= Stated task =
Could you quote every line of all the records below, word for word?

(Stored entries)
|---|

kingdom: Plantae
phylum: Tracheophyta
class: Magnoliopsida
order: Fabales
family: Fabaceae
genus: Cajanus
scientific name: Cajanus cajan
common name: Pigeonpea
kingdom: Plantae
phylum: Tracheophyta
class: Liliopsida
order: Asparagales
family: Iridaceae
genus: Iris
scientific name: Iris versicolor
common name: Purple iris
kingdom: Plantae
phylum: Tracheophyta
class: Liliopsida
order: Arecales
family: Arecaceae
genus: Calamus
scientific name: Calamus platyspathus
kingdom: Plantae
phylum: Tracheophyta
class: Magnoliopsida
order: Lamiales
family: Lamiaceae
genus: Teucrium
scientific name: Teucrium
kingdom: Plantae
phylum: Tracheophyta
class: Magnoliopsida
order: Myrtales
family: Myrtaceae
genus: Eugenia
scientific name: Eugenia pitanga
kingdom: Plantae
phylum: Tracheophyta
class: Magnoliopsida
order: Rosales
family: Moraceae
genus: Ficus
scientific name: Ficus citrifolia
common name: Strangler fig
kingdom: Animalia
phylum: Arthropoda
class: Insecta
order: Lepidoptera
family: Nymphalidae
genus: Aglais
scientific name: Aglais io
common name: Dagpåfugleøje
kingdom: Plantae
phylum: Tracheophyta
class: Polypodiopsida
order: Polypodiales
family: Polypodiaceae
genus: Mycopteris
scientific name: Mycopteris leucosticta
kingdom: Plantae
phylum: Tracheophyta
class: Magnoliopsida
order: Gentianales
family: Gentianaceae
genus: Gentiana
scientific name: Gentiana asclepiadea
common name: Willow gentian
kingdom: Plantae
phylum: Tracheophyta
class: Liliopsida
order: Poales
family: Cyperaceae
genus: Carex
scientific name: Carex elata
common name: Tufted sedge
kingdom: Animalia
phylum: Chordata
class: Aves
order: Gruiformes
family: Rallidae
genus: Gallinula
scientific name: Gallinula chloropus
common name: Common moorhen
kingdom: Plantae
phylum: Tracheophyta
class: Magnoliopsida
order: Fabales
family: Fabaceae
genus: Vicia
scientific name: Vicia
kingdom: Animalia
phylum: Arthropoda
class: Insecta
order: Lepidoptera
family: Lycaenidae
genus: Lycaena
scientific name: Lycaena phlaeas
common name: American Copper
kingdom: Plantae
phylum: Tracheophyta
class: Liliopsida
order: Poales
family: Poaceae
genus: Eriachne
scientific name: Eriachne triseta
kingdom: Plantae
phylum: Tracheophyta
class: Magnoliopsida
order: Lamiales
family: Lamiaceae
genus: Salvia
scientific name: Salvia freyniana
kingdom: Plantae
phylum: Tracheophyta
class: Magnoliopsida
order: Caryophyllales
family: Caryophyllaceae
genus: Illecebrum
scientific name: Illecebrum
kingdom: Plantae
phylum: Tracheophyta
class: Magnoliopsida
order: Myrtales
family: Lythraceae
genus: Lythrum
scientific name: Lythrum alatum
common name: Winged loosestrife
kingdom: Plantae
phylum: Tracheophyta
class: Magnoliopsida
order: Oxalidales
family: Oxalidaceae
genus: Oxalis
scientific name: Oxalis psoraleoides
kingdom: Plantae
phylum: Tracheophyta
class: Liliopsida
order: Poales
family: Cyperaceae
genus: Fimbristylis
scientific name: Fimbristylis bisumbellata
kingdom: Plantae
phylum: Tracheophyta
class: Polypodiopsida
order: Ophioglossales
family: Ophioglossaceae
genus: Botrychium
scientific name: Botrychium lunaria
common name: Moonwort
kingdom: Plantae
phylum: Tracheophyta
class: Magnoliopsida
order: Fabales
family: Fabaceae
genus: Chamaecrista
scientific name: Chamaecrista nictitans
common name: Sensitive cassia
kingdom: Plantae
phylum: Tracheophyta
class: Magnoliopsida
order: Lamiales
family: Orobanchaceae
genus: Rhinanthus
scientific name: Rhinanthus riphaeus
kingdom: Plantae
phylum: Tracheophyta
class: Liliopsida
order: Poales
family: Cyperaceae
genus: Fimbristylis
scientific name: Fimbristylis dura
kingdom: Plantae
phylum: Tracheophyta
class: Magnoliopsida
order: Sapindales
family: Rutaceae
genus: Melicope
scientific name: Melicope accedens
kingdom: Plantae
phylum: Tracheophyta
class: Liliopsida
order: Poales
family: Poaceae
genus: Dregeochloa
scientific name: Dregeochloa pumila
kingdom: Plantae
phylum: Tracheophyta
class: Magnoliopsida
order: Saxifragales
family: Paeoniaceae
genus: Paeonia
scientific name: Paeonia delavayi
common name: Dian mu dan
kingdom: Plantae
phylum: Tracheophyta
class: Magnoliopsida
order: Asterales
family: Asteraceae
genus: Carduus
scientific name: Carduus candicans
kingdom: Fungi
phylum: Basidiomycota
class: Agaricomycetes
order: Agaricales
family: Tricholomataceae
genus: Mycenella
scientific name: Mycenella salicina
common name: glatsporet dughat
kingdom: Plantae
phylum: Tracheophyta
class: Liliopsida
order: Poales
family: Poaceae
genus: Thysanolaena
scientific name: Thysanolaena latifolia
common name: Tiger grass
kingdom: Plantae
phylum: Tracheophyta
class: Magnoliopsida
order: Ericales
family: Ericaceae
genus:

|---|

= Right answer =
kingdom: Plantae
phylum: Tracheophyta
class: Magnoliopsida
order: Fabales
family: Fabaceae
genus: Cajanus
scientific name: Cajanus cajan
common name: Pigeonpea
kingdom: Plantae
phylum: Tracheophyta
class: Liliopsida
order: Asparagales
family: Iridaceae
genus: Iris
scientific name: Iris versicolor
common name: Purple iris
kingdom: Plantae
phylum: Tracheophyta
class: Liliopsida
order: Arecales
family: Arecaceae
genus: Calamus
scientific name: Calamus platyspathus
kingdom: Plantae
phylum: Tracheophyta
class: Magnoliopsida
order: Lamiales
family: Lamiaceae
genus: Teucrium
scientific name: Teucrium
kingdom: Plantae
phylum: Tracheophyta
class: Magnoliopsida
order: Myrtales
family: Myrtaceae
genus: Eugenia
scientific name: Eugenia pitanga
kingdom: Plantae
phylum: Tracheophyta
class: Magnoliopsida
order: Rosales
family: Moraceae
genus: Ficus
scientific name: Ficus citrifolia
common name: Strangler fig
kingdom: Animalia
phylum: Arthropoda
class: Insecta
order: Lepidoptera
family: Nymphalidae
genus: Aglais
scientific name: Aglais io
common name: Dagpåfugleøje
kingdom: Plantae
phylum: Tracheophyta
class: Polypodiopsida
order: Polypodiales
family: Polypodiaceae
genus: Mycopteris
scientific name: Mycopteris leucosticta
kingdom: Plantae
phylum: Tracheophyta
class: Magnoliopsida
order: Gentianales
family: Gentianaceae
genus: Gentiana
scientific name: Gentiana asclepiadea
common name: Willow gentian
kingdom: Plantae
phylum: Tracheophyta
class: Liliopsida
order: Poales
family: Cyperaceae
genus: Carex
scientific name: Carex elata
common name: Tufted sedge
kingdom: Animalia
phylum: Chordata
class: Aves
order: Gruiformes
family: Rallidae
genus: Gallinula
scientific name: Gallinula chloropus
common name: Common moorhen
kingdom: Plantae
phylum: Tracheophyta
class: Magnoliopsida
order: Fabales
family: Fabaceae
genus: Vicia
scientific name: Vicia
kingdom: Animalia
phylum: Arthropoda
class: Insecta
order: Lepidoptera
family: Lycaenidae
genus: Lycaena
scientific name: Lycaena phlaeas
common name: American Copper
kingdom: Plantae
phylum: Tracheophyta
class: Liliopsida
order: Poales
family: Poaceae
genus: Eriachne
scientific name: Eriachne triseta
kingdom: Plantae
phylum: Tracheophyta
class: Magnoliopsida
order: Lamiales
family: Lamiaceae
genus: Salvia
scientific name: Salvia freyniana
kingdom: Plantae
phylum: Tracheophyta
class: Magnoliopsida
order: Caryophyllales
family: Caryophyllaceae
genus: Illecebrum
scientific name: Illecebrum
kingdom: Plantae
phylum: Tracheophyta
class: Magnoliopsida
order: Myrtales
family: Lythraceae
genus: Lythrum
scientific name: Lythrum alatum
common name: Winged loosestrife
kingdom: Plantae
phylum: Tracheophyta
class: Magnoliopsida
order: Oxalidales
family: Oxalidaceae
genus: Oxalis
scientific name: Oxalis psoraleoides
kingdom: Plantae
phylum: Tracheophyta
class: Liliopsida
order: Poales
family: Cyperaceae
genus: Fimbristylis
scientific name: Fimbristylis bisumbellata
kingdom: Plantae
phylum: Tracheophyta
class: Polypodiopsida
order: Ophioglossales
family: Ophioglossaceae
genus: Botrychium
scientific name: Botrychium lunaria
common name: Moonwort
kingdom: Plantae
phylum: Tracheophyta
class: Magnoliopsida
order: Fabales
family: Fabaceae
genus: Chamaecrista
scientific name: Chamaecrista nictitans
common name: Sensitive cassia
kingdom: Plantae
phylum: Tracheophyta
class: Magnoliopsida
order: Lamiales
family: Orobanchaceae
genus: Rhinanthus
scientific name: Rhinanthus riphaeus
kingdom: Plantae
phylum: Tracheophyta
class: Liliopsida
order: Poales
family: Cyperaceae
genus: Fimbristylis
scientific name: Fimbristylis dura
kingdom: Plantae
phylum: Tracheophyta
class: Magnoliopsida
order: Sapindales
family: Rutaceae
genus: Melicope
scientific name: Melicope accedens
kingdom: Plantae
phylum: Tracheophyta
class: Liliopsida
order: Poales
family: Poaceae
genus: Dregeochloa
scientific name: Dregeochloa pumila
kingdom: Plantae
phylum: Tracheophyta
class: Magnoliopsida
order: Saxifragales
family: Paeoniaceae
genus: Paeonia
scientific name: Paeonia delavayi
common name: Dian mu dan
kingdom: Plantae
phylum: Tracheophyta
class: Magnoliopsida
order: Asterales
family: Asteraceae
genus: Carduus
scientific name: Carduus candicans
kingdom: Fungi
phylum: Basidiomycota
class: Agaricomycetes
order: Agaricales
family: Tricholomataceae
genus: Mycenella
scientific name: Mycenella salicina
common name: glatsporet dughat
kingdom: Plantae
phylum: Tracheophyta
class: Liliopsida
order: Poales
family: Poaceae
genus: Thysanolaena
scientific name: Thysanolaena latifolia
common name: Tiger grass
kingdom: Plantae
phylum: Tracheophyta
class: Magnoliopsida
order: Ericales
family: Ericaceae
genus:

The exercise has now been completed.